I had the most interesting dialogue with a co-worker who expressed to me that he was carrying guilt. He shared with me with tears in his eyes something that has been on his mind for awhile. He was carrying guilt that he just had to share with someone. His guilt stemmed from the fact that he was HIV negative and most of his friends were HIV positive. In sharing this he was asking himself what was wrong with him as if he didn’t know whether to take it as a curse or as a blessing.

            Immediately I wanted to say to him “are you crazy!” but I have a feeling my face was already registering that look as I couldn’t comprehend how he could feel that way. Before I passed judgment I listened to him fully explain his reasoning and from it he shared how he just lost a close friend who had AIDS. He shared how he felt helpless as he couldn’t do anything for him. He knew that he could be there as a friend to comfort him but he didn’t have it within his power to take the virus away and heal him.    

            After his statement he finished it with a remark that was sad to hear but I knew where he was coming from. He shared that as gay black man wasn’t he predestined to get HIV? And why does his friend have it but not him? And that brought on my “Wow” moment as in a surreal way I knew what he spoke of. It was something that I had heard before from different lips and now stuck in a moment when I was hearing it again. How did such a feeling get ingrained in the psyche of my friend, enough to make him guilty of being healthy?

            His sentiments were the same as others who felt in that if you’re black and gay, it’s not a matter of ’if’ but more a matter of ’when’ you will get HIV/AIDS. This message seems to come from the knowledge that if it pertains to anything black and gay the message is one of HIV/AIDS. As if the only visibility gay black men have is when it’s in the context of HIV. Even in the dialogue of gay marriage, equality or any other predominate issues the mainstream gay community is discussing, we’re left out of the conversation. But when talk turns to HIV/AIDS, then suddenly we have a room at the table. It’s at that moment we’re part of the conversations and our voice has a value.  

            Within the last few months we have been inundated with repeated statistical information that says how infected we are. We’re overwhelmed with the only images we see of ourselves as we hold up a condom or pose next to a huge bottle of protease inhibitors. I’ll admit as a person who was featured in one of those HIV ads, I even drunk the Kool-Aid and in making monies from the ad, I never once stopped to think how I was contributing to the images of gay black men only seen as having HIV. Yes there’s that value of having someone to relate to but the machine that produces one dimensional skewered images of gay black men as contagious beings only reaffirms my friend’s shame in being healthy.

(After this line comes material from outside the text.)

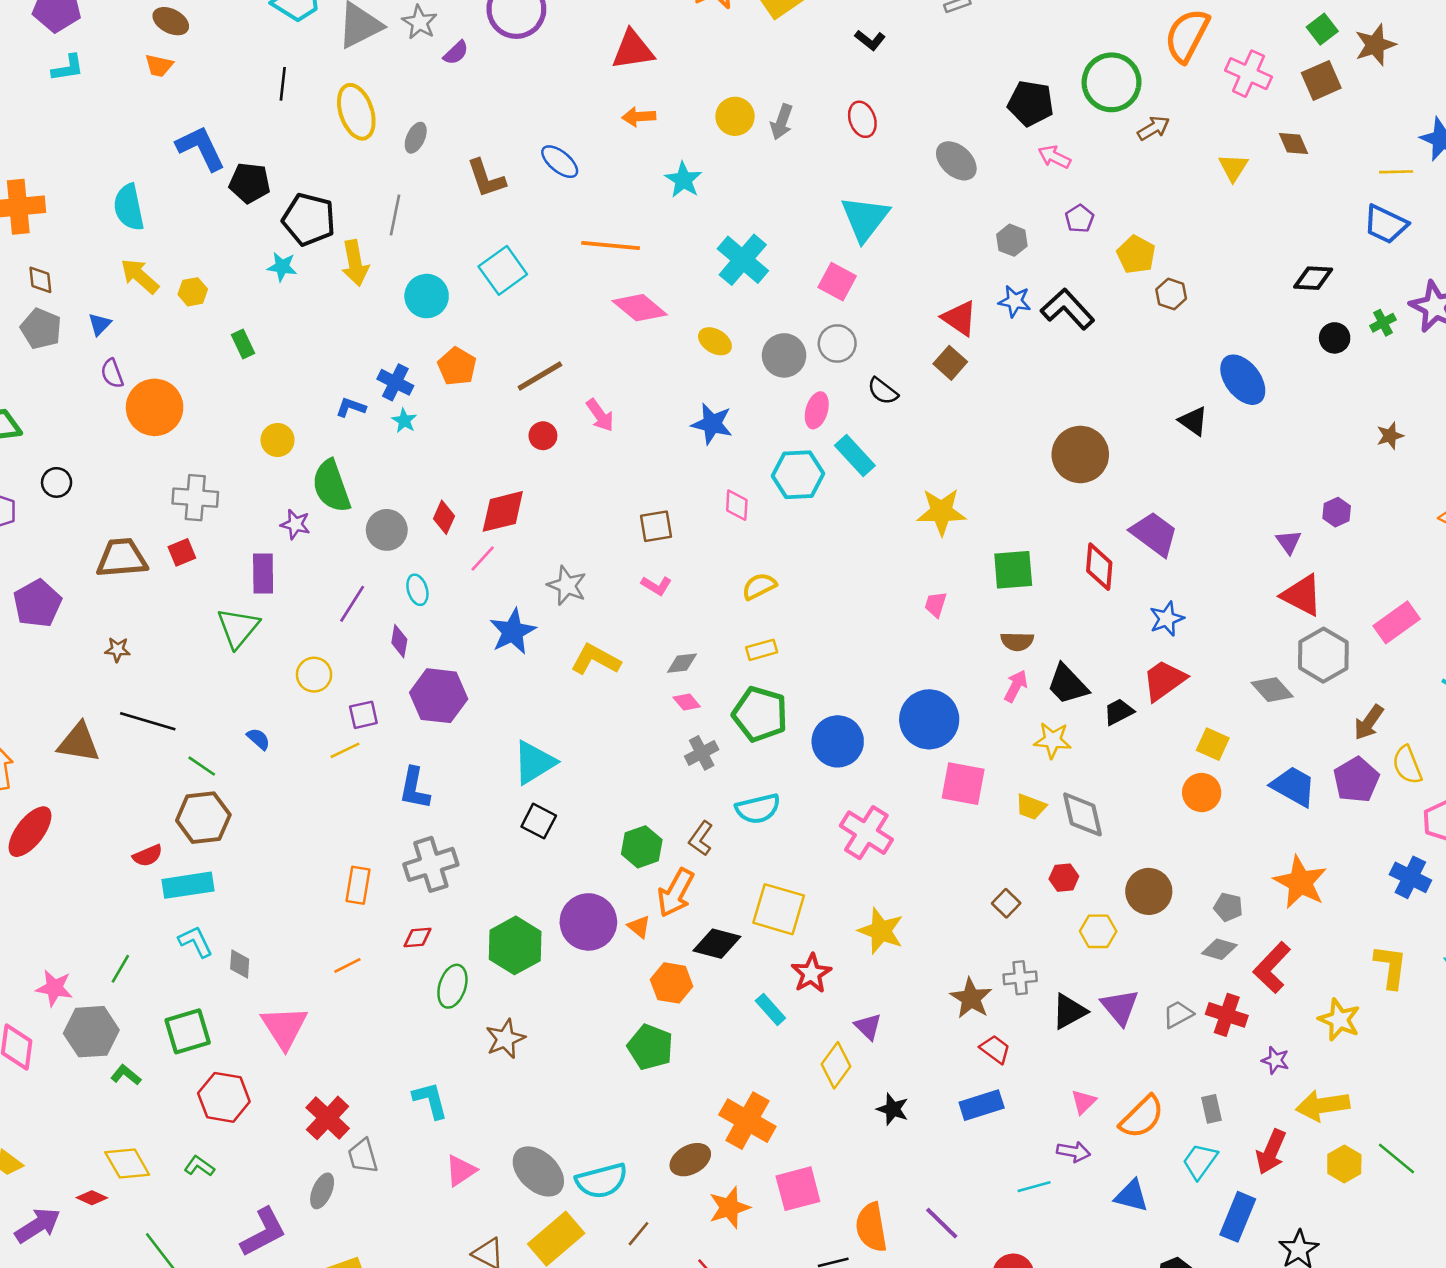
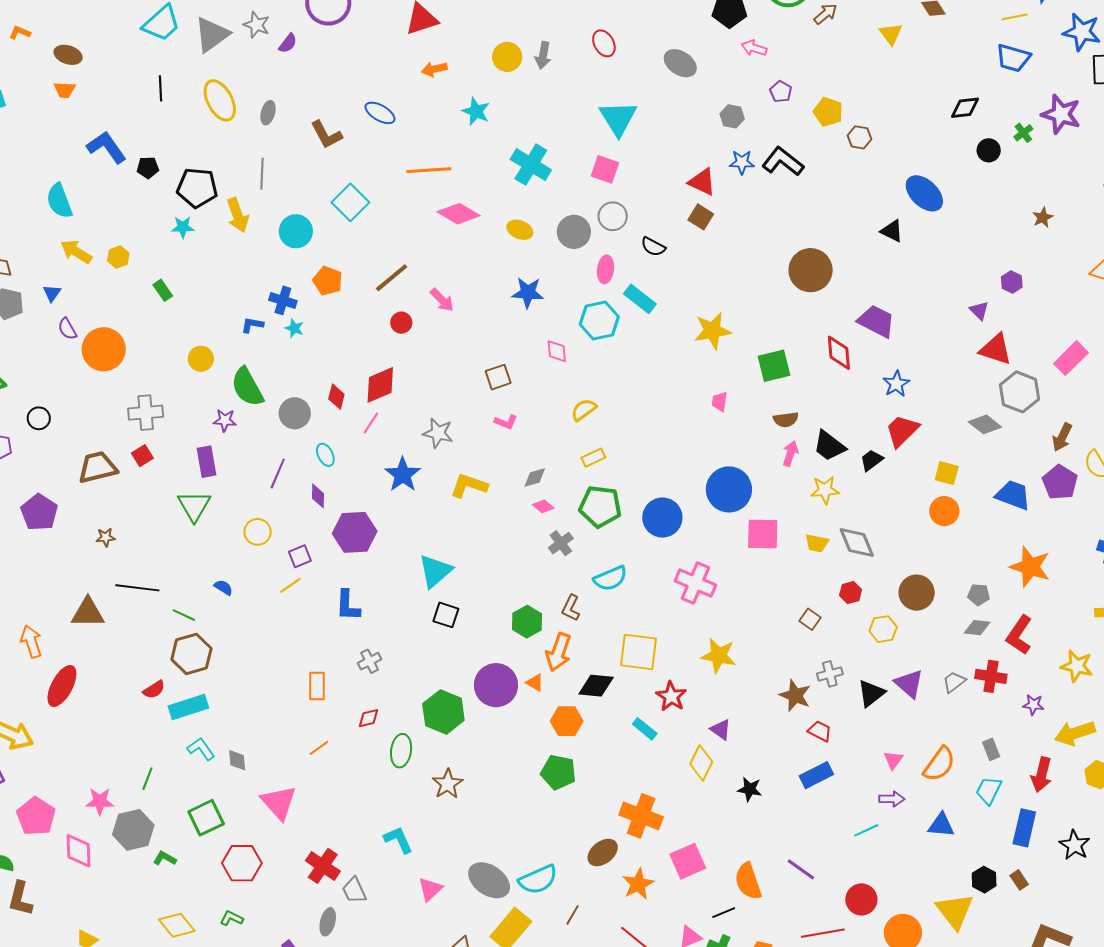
black pentagon: (250, 183) -> (148, 168), size x0.7
gray cross: (431, 864) -> (370, 661), size x0.6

            It seems that since we’re so predestined to get HIV does it create a mindset that cause a person to think, why should I be safe when I’m going to get it anyway? I personally know of a young man who had the crazy thought that if I’m destined to get it, I rather be the one who chooses when I get it rather than loose any sense of control and let someone else determine my fate. In this view he expresses his ownership of his power which has been diluted for centuries, yet instead of affirming it’s used to confirm on how we see those who are gay and black.         

             I know it sounds crazy, but here I was having a conversation with a friend who was carrying the same guilt of ’why not me’ instead of saying ’thank God it’s not me’.

            I truly feel that dialogue has to be restated and recreated for gay black men to let them know that they are not simply vessels for this virus and that their worth far exceeds a three letter acronym. We have to stop reducing them to a statistical number and bring value to them that can not simply be put in an Excel graph. We have to create our own visibility if need be and not be hidden in the shadow of a media campaign that has us in the weighted darkness of a condom. We have to let folks know that I am recognized by the organ in my head rather than the organ that lies in my pants. I’m more than that!

            I left my friend with the message that despite what he thought he was blessed and having the virus myself, I wouldn’t wish it on him. He had to know and start believing that his negative status was a blessing and not a curse. And he had to know that his negative status was not a matter of chance. That he is not a lottery ticket whose number had yet to be called. Recognizing he lives in a world where the views of HIV/AIDS is shifting where they see negative as a negative and positive as a positive.

That he has accepted the fact that he is more than HIV.